Der Chef des Bundeswehrverbandes, Oberst Ulrich Kirsch, fordert nun "wasserdichte Ermittlungen". Es sei kaum vorstellbar, dass die Briefe im öffentlichen Auftrag geöffnet worden seien, selbst wenn die Möglichkeit bestehe, dass unter bestimmten Umständen die Rechte eingeschränkt werden könnten.

Merkwürdig aber ist die Sache allemal. Gegen die These, dass der MAD eingebunden gewesen sein könnte, spricht, dass die Briefe erkennbar geöffnet und manche sogar leer bei den Empfängern angekommen sind. Das hätte ein Nachrichtendienst sicher eleganter hinbekommen. Dies stützt die These, dass Einzelne mit krimineller Energie am Werk waren. Doch mit welchem Ziel? Schließlich dürften sich in den Briefen kaum Gegenstände von größerem Wert befunden haben.

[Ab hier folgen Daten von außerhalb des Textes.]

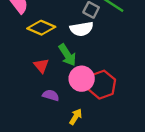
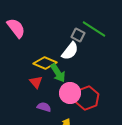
yellow diamond: (41, 28) -> (45, 63), moved
white semicircle: (82, 29) -> (70, 51), turned -42

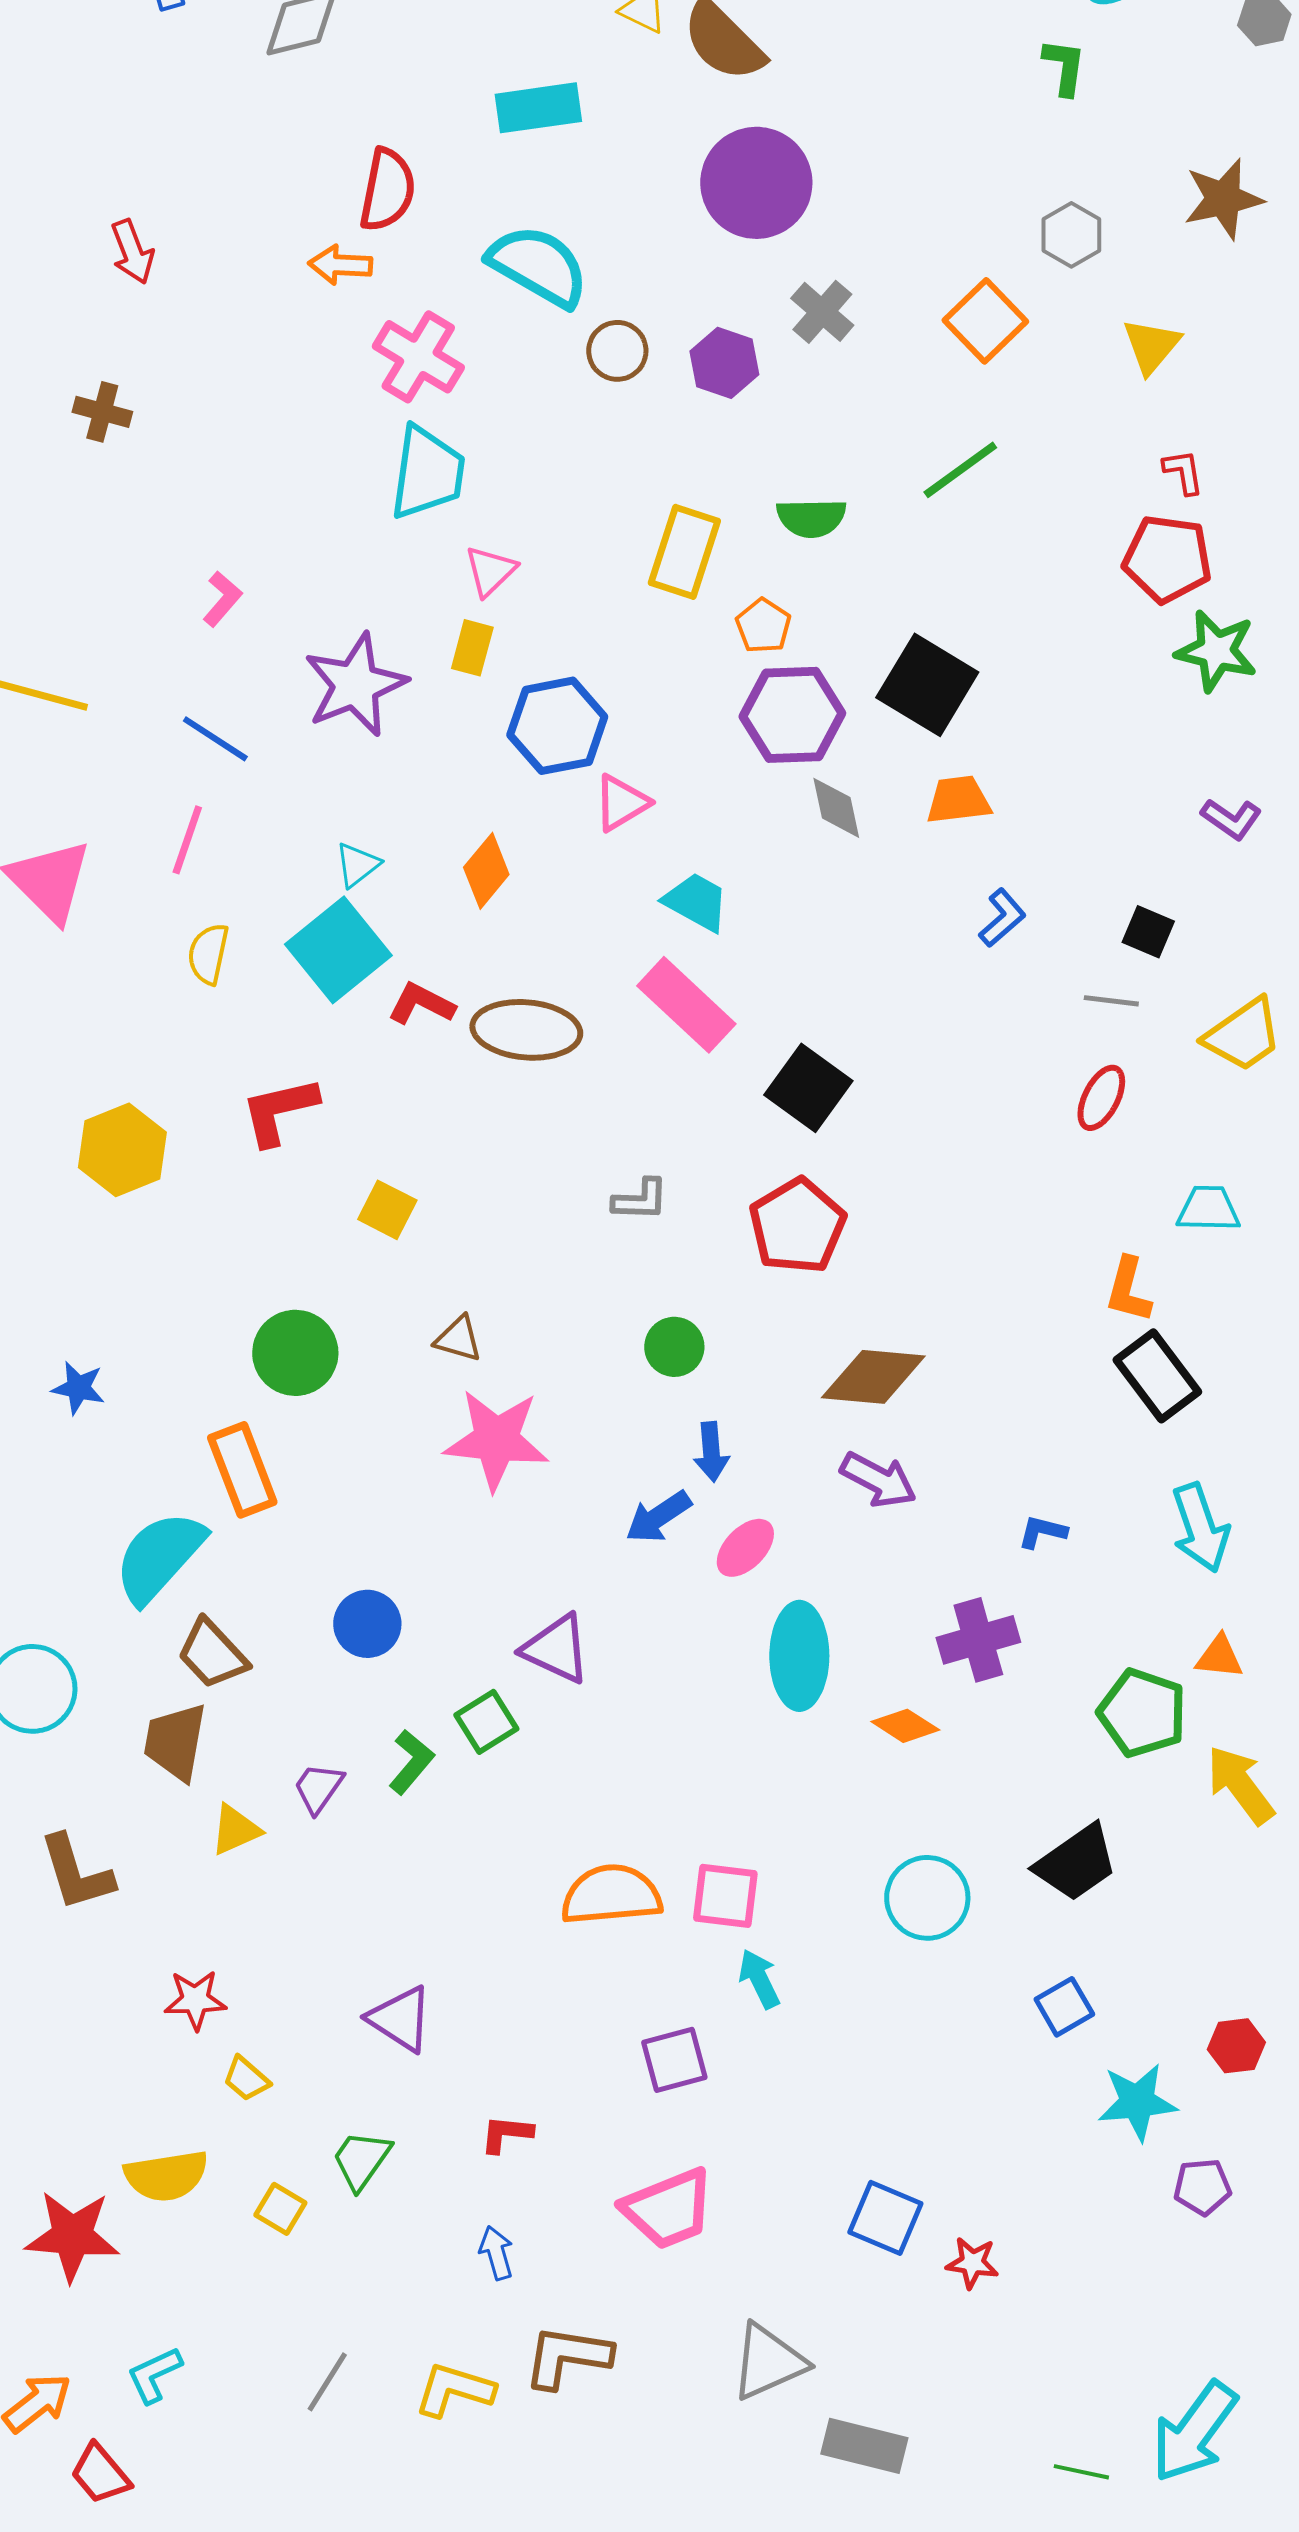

Nun liegt der OP North allerdings in der Gefechtszone. Es sind also durchaus Anlässe vorstellbar, bei denen Vorgesetzte lieber das Recht brechen, als sicherheitsrelevante Geheimnisse nach außen dringen zu lassen.

Wie dem auch sei - die Bundeswehr scheint ein grundsätzliches Problem damit zu haben, wie sie mit privaten Schreiben ihrer Soldaten umgeht. Aus anderen Truppenteilen wird berichtet, dass dort Zensur zur Tagesordnung gehört.

In dem unter Soldaten und Verteidigungsexperten anerkannten Blog "Augen geradeaus" des ehemaligen Focus-Journalisten Thomas Wiegold berichtet ein Soldat unter dem Pseudonym "Mariner" angesichts der geöffneten Briefe aus Afghanistan: "Wenn ihr wüsstet - oder vielleicht besser der Wehrbeauftragte - was an Bord unserer Schiffe abgeht ... da behalten sich die Kommandanten vor, jede private E-Mail lesen zu dürfen, um den Inhalt auf einsatzwichtige Details zu prüfen."